Apply what you read
- A) In the thread about the permanent reversing camera, roughly how much did JanHank's friend pay for the special camera?
- B) Resume the forum thread on the permanent reversing camera from its final line.

# Reversing camera (permanent)



## JanHank (Mar 29, 2015)

Can the normal reversing camera be fixed to be on all the time when driving?

A friend has a special camera fitted, to enable them to see whats behind them all the time, at the cost of £500.00 I think she said. 
The normal reversing camera must be operated by a switch that could possibly be adjusted to stay on all the time to act as a rear view mirror, or might it be harmful to the camera system, what do you say???


----------



## rayc (Jun 3, 2008)

I say that using a rear view mirror to do that is what it is designed for. To use it as a reversing camera is just another function that it is capable off.


----------



## david-david (Feb 24, 2013)

JanHank said:


> Can the normal reversing camera be fixed to be on all the time when driving?
> 
> A friend has a special camera fitted, to enable them to see whats behind them all the time, at the cost of £500.00 I think she said. It must be operated by a switch that could possibly be adjusted to stay on all the time to act as a rear view mirror, or might it be harmful to the camera system, what do you say???

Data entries

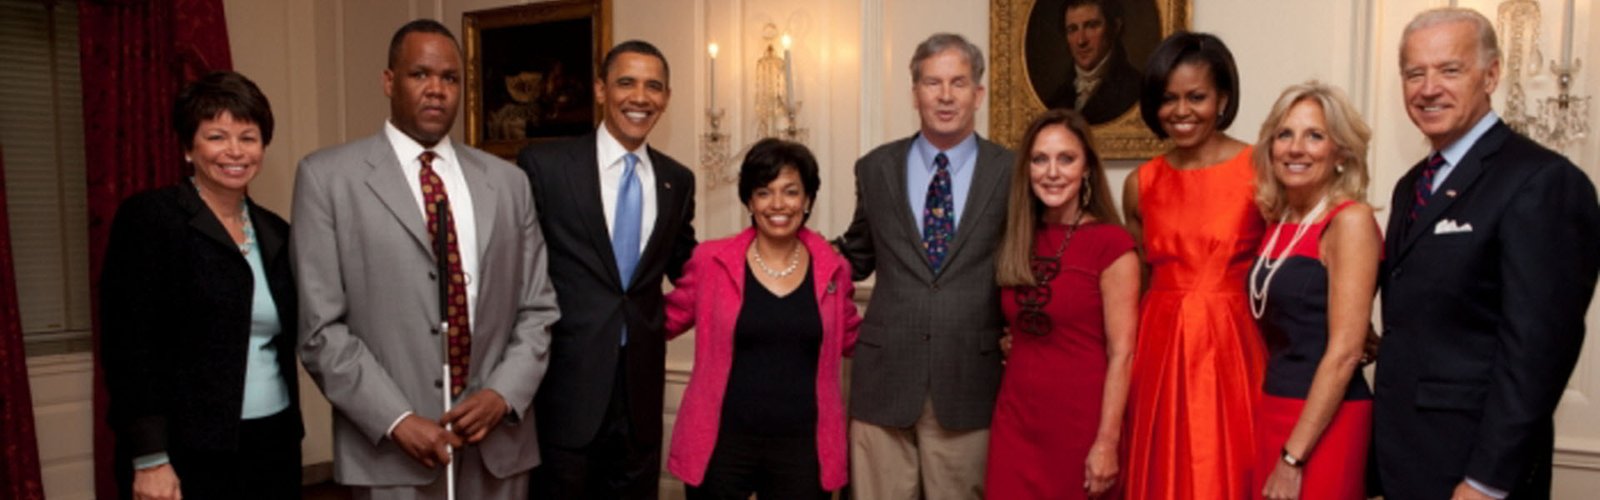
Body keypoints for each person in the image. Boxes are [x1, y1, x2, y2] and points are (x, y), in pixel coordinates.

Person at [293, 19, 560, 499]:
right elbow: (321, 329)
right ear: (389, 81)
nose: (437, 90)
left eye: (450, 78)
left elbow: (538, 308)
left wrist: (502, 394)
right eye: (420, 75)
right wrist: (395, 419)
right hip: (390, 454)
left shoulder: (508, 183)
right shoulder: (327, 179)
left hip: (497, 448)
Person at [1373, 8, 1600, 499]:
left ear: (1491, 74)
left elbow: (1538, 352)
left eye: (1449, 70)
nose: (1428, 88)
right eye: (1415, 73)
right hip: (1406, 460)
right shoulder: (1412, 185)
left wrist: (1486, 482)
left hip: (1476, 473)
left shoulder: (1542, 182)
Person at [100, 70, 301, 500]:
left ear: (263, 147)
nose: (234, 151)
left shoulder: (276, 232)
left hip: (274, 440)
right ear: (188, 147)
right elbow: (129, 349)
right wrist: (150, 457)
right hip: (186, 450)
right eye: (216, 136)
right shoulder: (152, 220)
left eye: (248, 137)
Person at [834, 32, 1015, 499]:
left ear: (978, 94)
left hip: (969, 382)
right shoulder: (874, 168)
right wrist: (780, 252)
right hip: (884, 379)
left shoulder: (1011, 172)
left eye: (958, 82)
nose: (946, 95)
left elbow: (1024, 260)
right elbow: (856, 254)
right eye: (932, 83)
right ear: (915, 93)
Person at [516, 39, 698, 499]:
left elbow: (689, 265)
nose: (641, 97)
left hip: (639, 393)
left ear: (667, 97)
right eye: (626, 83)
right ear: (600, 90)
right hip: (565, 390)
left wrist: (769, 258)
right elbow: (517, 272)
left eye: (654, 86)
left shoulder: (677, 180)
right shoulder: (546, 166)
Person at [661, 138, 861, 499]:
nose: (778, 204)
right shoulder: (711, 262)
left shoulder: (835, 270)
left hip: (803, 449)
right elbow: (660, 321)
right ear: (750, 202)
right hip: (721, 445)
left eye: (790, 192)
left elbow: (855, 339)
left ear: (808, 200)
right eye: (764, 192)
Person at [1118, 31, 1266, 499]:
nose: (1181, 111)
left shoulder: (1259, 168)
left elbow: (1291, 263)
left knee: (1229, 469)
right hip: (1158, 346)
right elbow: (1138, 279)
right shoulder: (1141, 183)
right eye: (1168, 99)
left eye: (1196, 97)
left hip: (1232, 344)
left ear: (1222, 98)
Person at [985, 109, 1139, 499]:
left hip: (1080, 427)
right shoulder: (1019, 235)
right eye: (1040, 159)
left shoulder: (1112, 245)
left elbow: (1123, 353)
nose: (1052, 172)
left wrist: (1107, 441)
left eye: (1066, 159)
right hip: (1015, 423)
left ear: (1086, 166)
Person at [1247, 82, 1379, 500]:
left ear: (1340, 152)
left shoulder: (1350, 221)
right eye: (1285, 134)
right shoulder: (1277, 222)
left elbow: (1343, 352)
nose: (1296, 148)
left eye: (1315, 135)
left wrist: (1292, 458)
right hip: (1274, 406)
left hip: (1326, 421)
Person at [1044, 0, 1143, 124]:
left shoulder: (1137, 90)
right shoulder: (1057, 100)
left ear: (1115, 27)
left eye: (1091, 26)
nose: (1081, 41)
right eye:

Outputs by task
- A) About £500.00, as far as JanHank recalls.

- B)
That's exactly how mine works. I don't think it's a 'special' camera im pretty sure most rear cameras work this way.


----------



## JanHank (Mar 29, 2015)

rayc said:


> I say that using a rear view mirror to do that is what it is designed for. To use it as a reversing camera is just another function that it is capable off.


So can it be fixed easily or does a professional need to do it ?


----------



## mgdavid (Nov 27, 2014)

most rear cameras are designed to be wired in conjunction with either reverse gear or reversing lights, but this facility can be bypassed or over-ridden so they are on all the time.
Not what I would want - I'd find it quite distracting, the satnav's bad enough.


----------



## david-david (Feb 24, 2013)

JanHank said:


> So can it be fixed easily or does a professional need to do it ?


Kits for DIY are available. Here's an example -http://www.parkingcameras.com/store/product.php?productid=51&cat=0&page=&featured=Y

This is the kit Iinstalled. Not too difficult but you will have to drill holes in your bodywork unless you're replacing existing cameras.

I do believe companies sell radio controlled cameras which cuts down on wiring.


----------



## listerdiesel (Aug 3, 2012)

If the camera is a separate unit, then there are three wires plus the video connector.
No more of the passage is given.